• **WHAT YOU WILL DO**
If a line of the data below holds the string "enhancement", copy it.
[Opening EXTRACTED ENTRIES section]
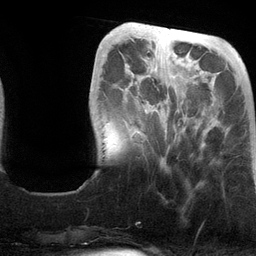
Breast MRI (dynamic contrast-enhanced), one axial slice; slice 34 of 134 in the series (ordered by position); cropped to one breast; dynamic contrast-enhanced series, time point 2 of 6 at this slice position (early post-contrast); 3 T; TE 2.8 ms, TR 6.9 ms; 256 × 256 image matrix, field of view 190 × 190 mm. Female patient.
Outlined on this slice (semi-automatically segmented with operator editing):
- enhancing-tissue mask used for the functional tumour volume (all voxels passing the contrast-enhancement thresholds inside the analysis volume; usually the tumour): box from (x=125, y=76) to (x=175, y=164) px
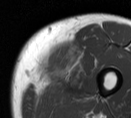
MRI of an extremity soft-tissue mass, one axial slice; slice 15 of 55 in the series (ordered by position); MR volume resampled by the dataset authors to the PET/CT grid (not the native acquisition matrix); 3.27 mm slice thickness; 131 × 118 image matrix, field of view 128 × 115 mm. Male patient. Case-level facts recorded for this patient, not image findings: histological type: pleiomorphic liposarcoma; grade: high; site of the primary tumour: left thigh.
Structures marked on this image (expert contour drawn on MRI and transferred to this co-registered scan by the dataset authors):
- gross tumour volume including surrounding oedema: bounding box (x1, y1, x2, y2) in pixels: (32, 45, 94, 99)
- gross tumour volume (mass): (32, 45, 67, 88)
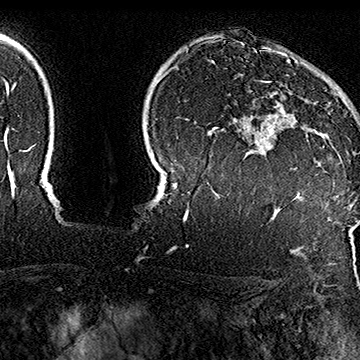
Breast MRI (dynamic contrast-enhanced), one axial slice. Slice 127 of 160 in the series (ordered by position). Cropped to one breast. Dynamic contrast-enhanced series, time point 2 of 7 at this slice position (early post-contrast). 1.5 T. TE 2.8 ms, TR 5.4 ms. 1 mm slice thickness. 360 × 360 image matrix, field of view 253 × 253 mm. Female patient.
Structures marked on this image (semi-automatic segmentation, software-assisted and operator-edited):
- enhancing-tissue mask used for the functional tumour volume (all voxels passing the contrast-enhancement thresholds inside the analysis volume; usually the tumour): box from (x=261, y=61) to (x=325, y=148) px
[Closing EXTRACTED ENTRIES section]
• **RESULT BELOW**
- enhancing-tissue mask used for the functional tumour volume (all voxels passing the contrast-enhancement thresholds inside the analysis volume; usually the tumour): box from (x=125, y=76) to (x=175, y=164) px
- enhancing-tissue mask used for the functional tumour volume (all voxels passing the contrast-enhancement thresholds inside the analysis volume; usually the tumour): box from (x=261, y=61) to (x=325, y=148) px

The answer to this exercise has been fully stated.